REPUBLIKA.CO.ID, JAKARTA -- Pendidik Prasekolah Rumah Main Cikal Surabaya, Kanaya Bella Safitri mengatakan pola pengasuhan anak usia dini seiring waktu menghadirkan pola yang lebih bermakna dan berorientasi pada kenyamanan dan kesehatan mental anak. Kanaya mengatakan membentuk pola penyampaian komunikasi tanpa kata “jangan” dapat mendorong anak lebih berani mengelaborasi pertanyaan dan memahami alasan boleh atau tidaknya suatu hal dia lakukan dengan situasi dan kondisi yang ada saat itu.
“Studi psikologi menunjukkan anak-anak yang orang tuanya berbicara kepada mereka dan menjelaskan hal-hal yang terjadi di situasi sehari-hari, akan menjadikan mereka kaya kosakata dan lebih mudah memahami dan menerima pembicaraan orang tua,” kata Kanaya dalam keterangan tertulisnya, dikutip Selasa (20/9/2022).
Menurut dia, jika orang tua selalu membangun komunikasi ke anak dengan kata “jangan” yang selalu berulang, maka anak merasa terbatas pergerakannya, bahkan merasa kesulitan dalam menjelaskan suatu keadaan di masa mendatang.

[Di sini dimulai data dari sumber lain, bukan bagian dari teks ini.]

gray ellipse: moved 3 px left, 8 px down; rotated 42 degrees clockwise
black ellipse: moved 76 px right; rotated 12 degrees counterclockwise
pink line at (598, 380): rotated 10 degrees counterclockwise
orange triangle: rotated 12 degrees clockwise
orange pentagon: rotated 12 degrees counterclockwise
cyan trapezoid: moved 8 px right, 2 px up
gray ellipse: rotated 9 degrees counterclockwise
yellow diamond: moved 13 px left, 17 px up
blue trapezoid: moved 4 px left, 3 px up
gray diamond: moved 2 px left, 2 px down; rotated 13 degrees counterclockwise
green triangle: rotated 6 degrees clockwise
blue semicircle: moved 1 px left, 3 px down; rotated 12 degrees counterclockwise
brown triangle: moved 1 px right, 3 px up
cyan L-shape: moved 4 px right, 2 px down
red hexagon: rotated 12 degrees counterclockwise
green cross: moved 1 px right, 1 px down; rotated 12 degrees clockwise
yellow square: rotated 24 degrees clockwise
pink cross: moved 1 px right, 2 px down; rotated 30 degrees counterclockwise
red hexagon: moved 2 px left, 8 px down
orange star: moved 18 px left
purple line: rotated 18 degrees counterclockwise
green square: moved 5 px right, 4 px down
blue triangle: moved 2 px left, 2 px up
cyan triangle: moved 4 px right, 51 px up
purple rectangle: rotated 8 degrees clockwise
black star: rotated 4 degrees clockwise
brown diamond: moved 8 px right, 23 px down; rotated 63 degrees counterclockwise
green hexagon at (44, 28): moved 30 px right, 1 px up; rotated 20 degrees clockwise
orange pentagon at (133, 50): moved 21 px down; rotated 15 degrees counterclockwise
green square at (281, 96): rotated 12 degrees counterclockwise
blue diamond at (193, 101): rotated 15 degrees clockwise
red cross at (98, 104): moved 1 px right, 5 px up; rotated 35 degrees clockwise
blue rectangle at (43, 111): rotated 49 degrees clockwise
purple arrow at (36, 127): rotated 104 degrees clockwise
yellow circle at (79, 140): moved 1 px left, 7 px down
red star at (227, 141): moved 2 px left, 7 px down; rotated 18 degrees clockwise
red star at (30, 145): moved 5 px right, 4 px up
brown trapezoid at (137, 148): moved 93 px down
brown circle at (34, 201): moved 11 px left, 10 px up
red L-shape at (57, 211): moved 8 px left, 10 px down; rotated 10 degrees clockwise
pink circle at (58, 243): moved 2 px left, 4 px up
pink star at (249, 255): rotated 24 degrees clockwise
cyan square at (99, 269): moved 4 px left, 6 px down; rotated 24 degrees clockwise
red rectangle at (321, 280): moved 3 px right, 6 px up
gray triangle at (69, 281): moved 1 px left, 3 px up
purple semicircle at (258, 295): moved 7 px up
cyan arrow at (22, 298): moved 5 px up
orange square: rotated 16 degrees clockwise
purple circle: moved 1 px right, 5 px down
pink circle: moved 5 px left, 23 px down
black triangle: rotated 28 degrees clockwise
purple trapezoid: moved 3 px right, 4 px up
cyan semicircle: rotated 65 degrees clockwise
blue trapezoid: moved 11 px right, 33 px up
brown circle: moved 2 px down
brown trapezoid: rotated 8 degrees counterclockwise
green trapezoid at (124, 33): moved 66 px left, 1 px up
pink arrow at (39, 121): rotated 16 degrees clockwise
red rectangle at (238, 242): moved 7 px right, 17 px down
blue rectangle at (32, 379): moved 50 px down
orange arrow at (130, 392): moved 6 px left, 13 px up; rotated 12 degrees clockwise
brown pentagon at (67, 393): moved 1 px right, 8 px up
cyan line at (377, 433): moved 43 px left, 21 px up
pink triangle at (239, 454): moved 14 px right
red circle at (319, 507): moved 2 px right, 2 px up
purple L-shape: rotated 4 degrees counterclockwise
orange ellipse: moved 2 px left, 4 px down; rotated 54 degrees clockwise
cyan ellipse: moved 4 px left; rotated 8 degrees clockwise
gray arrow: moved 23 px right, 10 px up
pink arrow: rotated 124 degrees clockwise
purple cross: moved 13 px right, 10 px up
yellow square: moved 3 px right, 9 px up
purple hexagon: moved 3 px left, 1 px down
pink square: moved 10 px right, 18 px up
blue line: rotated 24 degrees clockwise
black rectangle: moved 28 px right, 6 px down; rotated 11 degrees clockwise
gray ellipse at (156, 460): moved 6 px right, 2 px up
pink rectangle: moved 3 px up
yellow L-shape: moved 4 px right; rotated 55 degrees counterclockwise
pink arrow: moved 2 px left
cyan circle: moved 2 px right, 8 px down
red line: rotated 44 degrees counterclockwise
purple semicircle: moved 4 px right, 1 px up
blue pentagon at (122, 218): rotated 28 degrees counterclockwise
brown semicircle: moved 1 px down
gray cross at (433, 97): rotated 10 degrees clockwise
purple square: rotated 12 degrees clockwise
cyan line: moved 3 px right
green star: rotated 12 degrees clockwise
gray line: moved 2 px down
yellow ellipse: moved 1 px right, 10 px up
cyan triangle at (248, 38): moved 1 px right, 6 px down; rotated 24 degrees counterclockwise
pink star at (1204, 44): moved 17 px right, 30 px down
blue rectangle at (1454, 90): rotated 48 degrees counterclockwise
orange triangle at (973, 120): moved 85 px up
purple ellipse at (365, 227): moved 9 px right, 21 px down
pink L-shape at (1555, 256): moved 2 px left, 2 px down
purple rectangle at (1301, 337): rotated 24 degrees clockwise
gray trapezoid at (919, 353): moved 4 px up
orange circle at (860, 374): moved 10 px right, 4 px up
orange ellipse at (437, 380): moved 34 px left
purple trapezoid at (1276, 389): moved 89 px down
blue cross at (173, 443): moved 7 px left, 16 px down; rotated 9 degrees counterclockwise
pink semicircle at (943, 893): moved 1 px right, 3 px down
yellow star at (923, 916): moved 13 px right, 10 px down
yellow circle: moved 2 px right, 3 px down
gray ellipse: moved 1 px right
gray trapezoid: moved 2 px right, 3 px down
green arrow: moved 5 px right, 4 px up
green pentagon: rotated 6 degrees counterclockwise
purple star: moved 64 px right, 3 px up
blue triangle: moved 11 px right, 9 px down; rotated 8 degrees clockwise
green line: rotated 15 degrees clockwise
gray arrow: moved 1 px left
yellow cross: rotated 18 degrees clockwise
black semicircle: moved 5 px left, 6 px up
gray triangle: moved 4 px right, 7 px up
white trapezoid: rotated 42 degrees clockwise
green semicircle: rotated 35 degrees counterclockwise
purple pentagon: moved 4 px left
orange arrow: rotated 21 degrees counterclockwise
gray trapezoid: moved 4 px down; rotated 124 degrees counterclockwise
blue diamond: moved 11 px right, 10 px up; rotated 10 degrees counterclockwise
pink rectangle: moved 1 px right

”Jika kita hanya berkata ‘tidak’, ‘jangan’, atau ‘nggak’ terus-menerus, ini juga berpengaruh terhadap perkembangan kosakata yang mereka miliki dan mereka di masa yang akan datang juga cenderung akan kesulitan dalam menjelaskan situasi dan mengelaborasi sebuah hal kepada orang-orang disekitarnya,” ujar Kanaya.
Sebagai pendidik yang memahami pendidikan anak usia dini di jenjang Prasekolah, Kanaya menyebutkan manfaat terbesar yang dapat tumbuh dalam diri anak usia dini apabila orang tua menerapkan pola komunikasi tanpa kata “jangan” adalah menumbuhkan kemampuan berpikir kritis usia dini. Dia menjelaskan bahwa anak-anak dapat berpikir dengan baik, tetapi yang memberikan intruksi dan larangan pun juga harus dapat memberikan komunikasi yang jelas dan baik kepada anak agar mudah dimengerti dan diterima oleh mereka.
“Pola komunikasi tanpa kata ‘jangan’ ini, membantu perkembangan anak dalam berpikir kritis dalam kegiatan sehari-hari. Anak tidak hanya menerima perintah ataupun larangan, tapi ia juga mendapat alasan yang jelas mengapa tidak boleh melakukan hal tersebut,” kata Kanaya.
Dia menekankan jika orang tua melarang anak secara berulang dengan kata “jangan” atau “tidak”, maka anak seiring waktu akan merasa bingung, bahkan frustasi dalam melakukan hal yang ingin dilakukan setelahnya apabila dilarang terus menerus. Misalnya saja, saat orang tua melarang anak untuk tidak membiarkan mainannya berserakan hanya dengan memarahi dan berkata “jangan berantakan begitu!” atau “jangan bermain disini!”, maka anak cenderung sulit menerima pola komunikasi demikian dan bingung karena perintah yang tidak jelas.
Menurut Kanaya, apabila orang tua mulai mengubah pola komunikasinya dengan lebih positif meskipun mengandung larangan, maka anak akan memahami alasan hingga aksi yang harus dilakukan olehnya. Anak akan cenderung lebih mendengarkan dan melakukan larangan tanpa kata “jangan” dan nada yang negatif.
“Apabila kita dapat mengganti kata ‘jangan’ secara positif, anak pun akan semakin memahami apa yang harus dilakukan kemudian, ‘Adik, kamu boleh bermain tapi tolong dirapikan ya karena ibu mau menyapu nanti mainan kamu tersapu dan hilang’,” ujar Kanaya.